TASK STATEMENT:
Please return the lines below verbatim, beginning at the one that has "hi im bullet/hal/whatever" and stopping after the one that has "fictkin of a", and add no other lines.

THE INPUT:

################

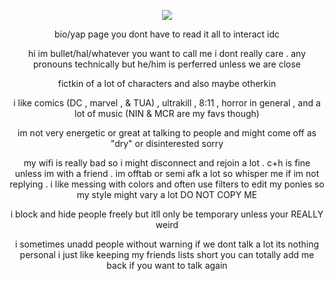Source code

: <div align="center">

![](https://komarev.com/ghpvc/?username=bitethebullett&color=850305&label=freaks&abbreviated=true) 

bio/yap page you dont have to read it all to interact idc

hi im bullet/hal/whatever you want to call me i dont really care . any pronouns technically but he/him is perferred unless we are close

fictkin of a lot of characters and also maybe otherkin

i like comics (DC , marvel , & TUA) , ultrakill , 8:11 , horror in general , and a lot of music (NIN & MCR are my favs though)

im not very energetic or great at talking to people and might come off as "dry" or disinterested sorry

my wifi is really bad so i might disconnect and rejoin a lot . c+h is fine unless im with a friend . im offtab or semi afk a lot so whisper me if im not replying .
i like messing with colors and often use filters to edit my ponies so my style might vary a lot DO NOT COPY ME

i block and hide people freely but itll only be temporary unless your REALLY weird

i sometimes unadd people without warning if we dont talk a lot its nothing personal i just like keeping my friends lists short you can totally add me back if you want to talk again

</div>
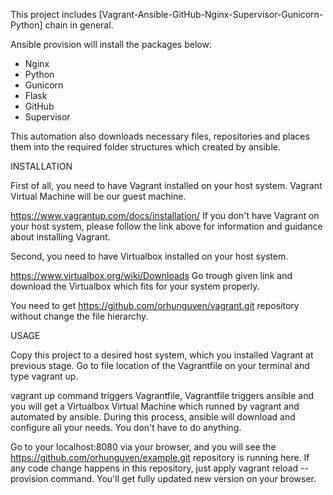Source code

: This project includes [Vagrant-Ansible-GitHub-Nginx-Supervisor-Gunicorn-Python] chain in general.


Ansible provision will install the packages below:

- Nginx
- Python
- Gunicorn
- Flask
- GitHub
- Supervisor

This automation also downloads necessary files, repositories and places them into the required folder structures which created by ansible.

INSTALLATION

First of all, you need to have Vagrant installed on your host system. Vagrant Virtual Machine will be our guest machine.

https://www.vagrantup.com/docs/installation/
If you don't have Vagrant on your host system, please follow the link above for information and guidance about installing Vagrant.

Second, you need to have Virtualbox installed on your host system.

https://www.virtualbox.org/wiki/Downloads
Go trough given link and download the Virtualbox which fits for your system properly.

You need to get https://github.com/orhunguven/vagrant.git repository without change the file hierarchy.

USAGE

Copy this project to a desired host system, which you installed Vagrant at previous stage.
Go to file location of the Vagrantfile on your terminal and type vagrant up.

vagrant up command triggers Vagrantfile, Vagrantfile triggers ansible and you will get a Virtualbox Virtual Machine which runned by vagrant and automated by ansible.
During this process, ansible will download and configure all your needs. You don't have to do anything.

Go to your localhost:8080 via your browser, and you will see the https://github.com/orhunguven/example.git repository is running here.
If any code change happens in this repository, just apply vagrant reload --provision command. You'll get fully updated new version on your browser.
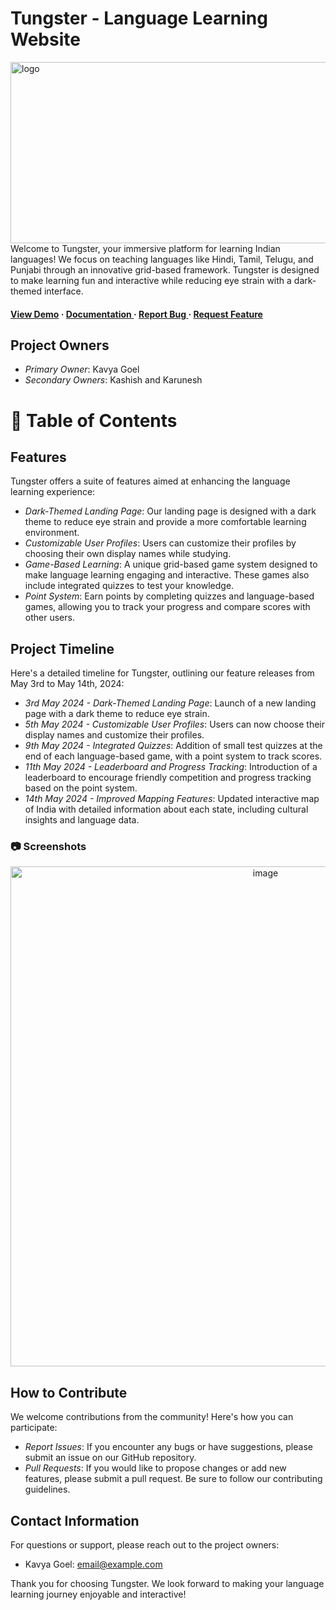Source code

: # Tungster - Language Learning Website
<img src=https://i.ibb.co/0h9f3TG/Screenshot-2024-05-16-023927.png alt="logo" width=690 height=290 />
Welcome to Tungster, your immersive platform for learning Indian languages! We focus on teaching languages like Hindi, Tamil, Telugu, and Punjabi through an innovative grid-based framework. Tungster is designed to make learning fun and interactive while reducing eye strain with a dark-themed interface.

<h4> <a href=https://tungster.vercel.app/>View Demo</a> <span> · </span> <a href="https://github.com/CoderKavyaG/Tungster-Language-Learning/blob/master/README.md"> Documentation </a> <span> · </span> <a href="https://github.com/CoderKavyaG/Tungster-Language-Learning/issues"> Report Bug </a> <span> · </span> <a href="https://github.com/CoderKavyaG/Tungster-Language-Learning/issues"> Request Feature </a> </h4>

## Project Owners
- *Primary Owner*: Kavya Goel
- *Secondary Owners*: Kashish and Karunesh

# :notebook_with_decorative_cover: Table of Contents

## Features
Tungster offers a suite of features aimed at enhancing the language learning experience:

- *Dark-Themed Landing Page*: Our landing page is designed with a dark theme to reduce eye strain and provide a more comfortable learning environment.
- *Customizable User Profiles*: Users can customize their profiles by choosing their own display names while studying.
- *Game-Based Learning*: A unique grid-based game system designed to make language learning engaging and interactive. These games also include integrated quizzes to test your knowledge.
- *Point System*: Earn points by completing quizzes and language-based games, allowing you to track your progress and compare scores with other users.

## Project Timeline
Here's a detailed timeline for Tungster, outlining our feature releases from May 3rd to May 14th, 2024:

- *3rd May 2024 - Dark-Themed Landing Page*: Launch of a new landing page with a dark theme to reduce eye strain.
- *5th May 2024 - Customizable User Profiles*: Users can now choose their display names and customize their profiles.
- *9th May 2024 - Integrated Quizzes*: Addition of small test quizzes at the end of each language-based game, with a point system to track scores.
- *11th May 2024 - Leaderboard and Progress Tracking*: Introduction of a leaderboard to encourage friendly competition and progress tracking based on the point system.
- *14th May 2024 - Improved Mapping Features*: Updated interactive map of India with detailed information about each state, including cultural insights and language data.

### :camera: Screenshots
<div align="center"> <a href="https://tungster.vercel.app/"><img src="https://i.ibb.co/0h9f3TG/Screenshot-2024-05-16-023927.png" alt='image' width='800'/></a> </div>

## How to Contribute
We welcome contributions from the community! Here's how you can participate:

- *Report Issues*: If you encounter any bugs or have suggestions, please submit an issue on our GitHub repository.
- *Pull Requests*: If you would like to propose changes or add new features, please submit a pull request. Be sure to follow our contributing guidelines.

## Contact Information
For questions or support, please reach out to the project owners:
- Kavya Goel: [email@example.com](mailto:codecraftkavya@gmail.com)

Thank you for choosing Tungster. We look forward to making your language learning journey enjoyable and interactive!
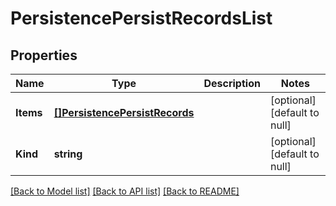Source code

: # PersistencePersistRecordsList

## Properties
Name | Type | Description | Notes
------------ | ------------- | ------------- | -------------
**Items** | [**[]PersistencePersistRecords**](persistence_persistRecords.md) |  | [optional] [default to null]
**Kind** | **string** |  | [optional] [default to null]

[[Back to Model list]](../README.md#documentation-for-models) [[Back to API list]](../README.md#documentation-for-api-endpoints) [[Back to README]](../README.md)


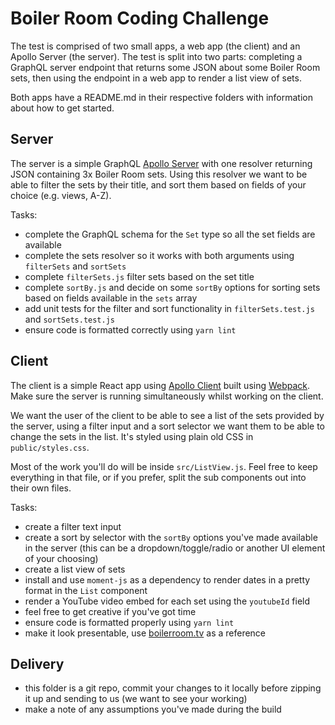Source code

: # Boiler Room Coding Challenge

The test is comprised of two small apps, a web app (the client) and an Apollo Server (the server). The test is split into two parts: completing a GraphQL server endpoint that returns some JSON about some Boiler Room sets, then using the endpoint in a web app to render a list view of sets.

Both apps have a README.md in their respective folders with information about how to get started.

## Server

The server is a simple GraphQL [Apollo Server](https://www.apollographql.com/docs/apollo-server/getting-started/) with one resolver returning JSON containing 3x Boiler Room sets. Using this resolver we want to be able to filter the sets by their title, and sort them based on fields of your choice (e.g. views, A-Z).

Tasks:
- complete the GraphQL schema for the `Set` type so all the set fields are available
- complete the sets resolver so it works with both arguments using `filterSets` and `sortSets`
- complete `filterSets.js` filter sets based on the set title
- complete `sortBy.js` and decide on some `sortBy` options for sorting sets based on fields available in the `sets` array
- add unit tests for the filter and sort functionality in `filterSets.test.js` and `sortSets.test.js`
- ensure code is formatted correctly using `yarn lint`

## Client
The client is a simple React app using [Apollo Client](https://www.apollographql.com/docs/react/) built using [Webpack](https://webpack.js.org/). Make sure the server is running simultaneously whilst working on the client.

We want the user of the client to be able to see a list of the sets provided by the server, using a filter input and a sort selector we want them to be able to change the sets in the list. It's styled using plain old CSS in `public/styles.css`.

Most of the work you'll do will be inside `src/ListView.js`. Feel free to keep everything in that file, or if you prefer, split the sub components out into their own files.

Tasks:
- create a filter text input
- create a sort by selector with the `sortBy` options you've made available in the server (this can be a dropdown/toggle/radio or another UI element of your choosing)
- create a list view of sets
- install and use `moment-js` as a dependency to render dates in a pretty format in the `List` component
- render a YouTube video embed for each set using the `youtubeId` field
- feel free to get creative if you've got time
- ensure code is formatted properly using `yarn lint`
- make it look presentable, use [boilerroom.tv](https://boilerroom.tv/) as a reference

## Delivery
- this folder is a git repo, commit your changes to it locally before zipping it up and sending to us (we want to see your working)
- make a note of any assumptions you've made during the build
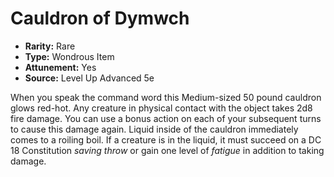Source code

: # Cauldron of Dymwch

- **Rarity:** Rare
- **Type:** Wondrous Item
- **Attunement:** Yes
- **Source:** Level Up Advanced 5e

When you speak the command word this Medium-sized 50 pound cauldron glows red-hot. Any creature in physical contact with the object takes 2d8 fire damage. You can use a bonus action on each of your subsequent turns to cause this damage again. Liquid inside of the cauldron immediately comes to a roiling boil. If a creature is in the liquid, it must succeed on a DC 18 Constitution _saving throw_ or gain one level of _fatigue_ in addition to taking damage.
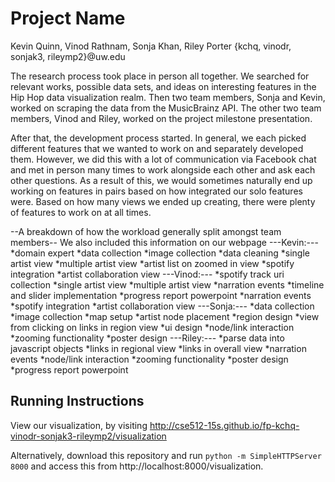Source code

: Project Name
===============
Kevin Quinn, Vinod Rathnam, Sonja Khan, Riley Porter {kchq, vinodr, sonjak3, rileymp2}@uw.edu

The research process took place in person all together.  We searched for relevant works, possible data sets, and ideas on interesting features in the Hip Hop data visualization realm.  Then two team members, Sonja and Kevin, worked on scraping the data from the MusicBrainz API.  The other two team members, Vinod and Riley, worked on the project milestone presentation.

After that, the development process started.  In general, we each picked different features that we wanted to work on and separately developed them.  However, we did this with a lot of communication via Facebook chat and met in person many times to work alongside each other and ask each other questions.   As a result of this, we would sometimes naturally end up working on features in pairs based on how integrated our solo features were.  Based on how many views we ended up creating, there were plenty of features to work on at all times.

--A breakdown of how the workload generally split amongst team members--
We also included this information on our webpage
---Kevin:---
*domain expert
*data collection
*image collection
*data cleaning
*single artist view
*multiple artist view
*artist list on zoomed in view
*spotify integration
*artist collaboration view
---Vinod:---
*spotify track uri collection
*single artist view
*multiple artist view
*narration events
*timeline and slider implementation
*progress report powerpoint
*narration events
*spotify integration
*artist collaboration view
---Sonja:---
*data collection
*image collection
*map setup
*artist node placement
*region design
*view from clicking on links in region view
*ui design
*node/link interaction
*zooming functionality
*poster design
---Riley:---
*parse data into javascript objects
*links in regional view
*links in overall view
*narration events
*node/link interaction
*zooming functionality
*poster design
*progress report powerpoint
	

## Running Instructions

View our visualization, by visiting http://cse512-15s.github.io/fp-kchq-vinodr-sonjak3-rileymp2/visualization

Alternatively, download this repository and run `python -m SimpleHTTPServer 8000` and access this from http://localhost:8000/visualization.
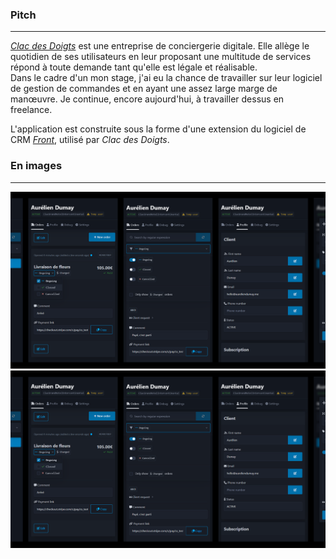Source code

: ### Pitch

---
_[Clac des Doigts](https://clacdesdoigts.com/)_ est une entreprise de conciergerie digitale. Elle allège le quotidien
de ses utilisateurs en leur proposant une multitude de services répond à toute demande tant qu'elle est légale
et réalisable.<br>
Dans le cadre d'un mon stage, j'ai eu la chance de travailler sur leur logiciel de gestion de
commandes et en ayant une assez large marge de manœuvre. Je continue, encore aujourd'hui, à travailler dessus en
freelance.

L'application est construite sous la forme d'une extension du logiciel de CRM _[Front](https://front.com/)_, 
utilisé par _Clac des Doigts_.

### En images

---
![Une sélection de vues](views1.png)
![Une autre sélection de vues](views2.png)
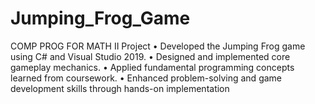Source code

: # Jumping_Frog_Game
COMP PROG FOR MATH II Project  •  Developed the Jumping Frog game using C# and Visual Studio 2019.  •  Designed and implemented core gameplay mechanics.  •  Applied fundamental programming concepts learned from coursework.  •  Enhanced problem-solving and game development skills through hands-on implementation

################

ANSWER:
hi im bullet/hal/whatever you want to call me i dont really care . any pronouns technically but he/him is perferred unless we are close

fictkin of a lot of characters and also maybe otherkin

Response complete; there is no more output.